Overview
Scorebuddy allows users to log in to the system using their Single-Sign-on login. You can achieve this by using Microsoft Azure within Active Directory or OKTA methods. This article aims to provide detailed steps on how to set up the Secure Single Sign-on using Okta.
This configuration is done by the customer in the Okta Production Org, and before you begin the configuration, we recommend that you review the considerations below.
Prerequisites
To perform this system guide, the person executing must have at least the next knowledge and access rights.
You will need to configure the endpoint and a bearer token, which Okta will automatically create.
Access
System Admin rights in Okta
Global Admin Access permission in Scorebuddy
Skills, knowledge
Basic knowledge in SSO using Okta’s Application
The following steps walk you through how to enable automatic provisioning of users and groups from Okta to Scorebuddy SSO.
Step 1: Enable Provisioning in Scorebuddy
Step 2: Create Okta Application OpenID connect (EndPoint setup)
Step 3: Client Credentials & Security Tokens
Step 4: Assignments
Step 1: Enable Provisioning in Scorebuddy
In this first step, you will need to log in to the Scorebuddy application.

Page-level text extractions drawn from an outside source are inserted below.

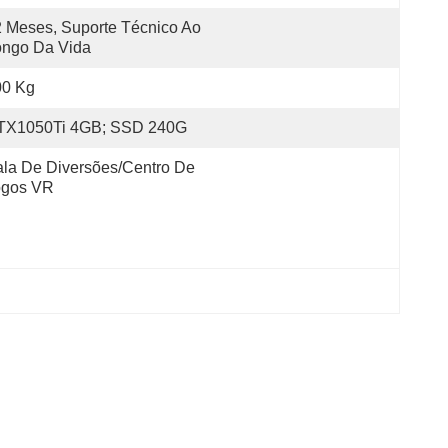
 Meses, Suporte Técnico Ao 
ongo Da Vida
00 Kg
TX1050Ti 4GB; SSD 240G
la De Diversões/centro De 
ogos VR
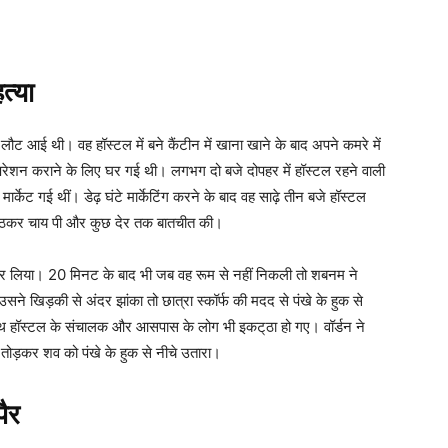
त्या
 लौट आई थी। वह हॉस्टल में बने कैंटीन में खाना खाने के बाद अपने कमरे में
परेशन कराने के लिए घर गई थी। लगभग दो बजे दोपहर में हॉस्टल रहने वाली
केट गई थीं। डेढ़ घंटे मार्केटिंग करने के बाद वह साढ़े तीन बजे हॉस्टल
 बैठकर चाय पी और कुछ देर तक बातचीत की।
कर लिया। 20 मिनट के बाद भी जब वह रूम से नहीं निकली तो शबनम ने
 खिड़की से अंदर झांका तो छात्रा स्कॉर्फ की मदद से पंखे के हुक से
थ हॉस्टल के संचालक और आसपास के लोग भी इकट्‌ठा हो गए। वॉर्डन ने
 तोड़कर शव को पंखे के हुक से नीचे उतारा।
ैर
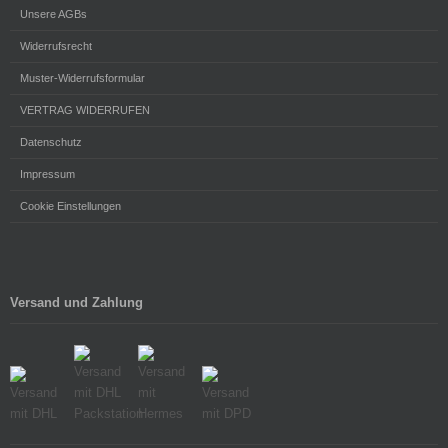
Unsere AGBs
Widerrufsrecht
Muster-Widerrufsformular
VERTRAG WIDERRUFEN
Datenschutz
Impressum
Cookie Einstellungen
Versand und Zahlung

1.1 Within the Scorebuddy, navigate to the "Admin" tab
1.2 Within the Admin tab, click on the "Security" option
1.3 Within the "Security" page, click on "Single Sign On" on the left-hand-side
The SSO page will be displayed. Use the roll-bar on the right-hand-side to scroll down to get the option for Okta.

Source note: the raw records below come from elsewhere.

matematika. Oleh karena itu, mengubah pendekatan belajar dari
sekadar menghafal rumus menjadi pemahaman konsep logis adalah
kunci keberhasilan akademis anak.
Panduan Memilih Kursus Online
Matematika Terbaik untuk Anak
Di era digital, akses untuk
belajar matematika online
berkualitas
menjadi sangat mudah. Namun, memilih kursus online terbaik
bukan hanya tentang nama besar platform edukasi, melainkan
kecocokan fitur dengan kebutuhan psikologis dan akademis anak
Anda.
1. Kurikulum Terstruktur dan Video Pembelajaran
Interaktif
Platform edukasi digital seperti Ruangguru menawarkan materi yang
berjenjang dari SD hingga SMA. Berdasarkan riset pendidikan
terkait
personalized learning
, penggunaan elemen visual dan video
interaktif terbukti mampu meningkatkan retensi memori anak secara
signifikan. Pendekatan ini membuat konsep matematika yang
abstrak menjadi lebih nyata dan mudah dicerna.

1.4 Turn ON the Okta SSO to enable access
1.5 You will need to add the "Login redirect URLs" to your Okta applications settings
Step 2: Create Okta Application OpenID connect
In this second step, you will need to log in to the Okta application.
Note: Please note that the representation might be slightly different depending on the version you are on.
2.1 Open the Okta's console, choose "Applications" in the left navigation pane
2.2 Under the Applications, choose "Applications" This immediately enables the Applications pane
2.3 Within the Applications page, click "Create New App."
2.4 Choose "Web" from the Platform dropdown
2.5 Select "OpenID Connect" from the "Sign on method" options
2.6 You may name the App within the "Application Name" field
Note: Now, you will need to enter the EndPoints from Scorebuddy as described in step 1.5. From this point, we recommend you have both applications, Okta and Scorebuddy, side-by-side.
2.7 Within the "Login redirect URIs" field, place the link copied from Scorebuddy Login redirect URIs field
2.8 Within the "Logout redirect URIs" field, place the link copied from Scorebuddy Login redirect URIs field (change the file name to be logout as per the screenshot below)
2.9 Click "Save" to continue
Step 3: Client Credentials & Security Tokens
After saving the URIs, you will be prompt with the Client Credentials page.
3.1 Copy the "Client ID" from Okta's Client Credentials, and place it in the "Client ID" within the SSO page in your Scorebuddy
3.2 Copy the "Client Secret" from Okta's Client Credentials, and place it in the "Client Secret" within the SSO page in the Scorebuddy
3.3 Copy the "Okta domain" from Okta's General Settings, and place it in the "Okta Url" within the SSO page in the Scorebuddy
Step 4: Assignments
In this last step, you will need to assign your users and groups. All Okta users that you assign here will be synchronized automatically to SSO.
4.1 Within the Okta SSO app page, select the "Assigments" tab
4.2 On the "Assignments" page, select "Assign," then choose Assign Groups or People
4.3 Go back to the Scorebuddy Admin \ Security \ SSO
4.4 Enable the Provisioning authentication by checking the box demonstrated in the picture below.
4.4.1 If you don't select this option, you are giving a login option to access Scorebuddy via its password or by Okta
4.5 After enabling the authentication, the users will only be able to log in via the SSO.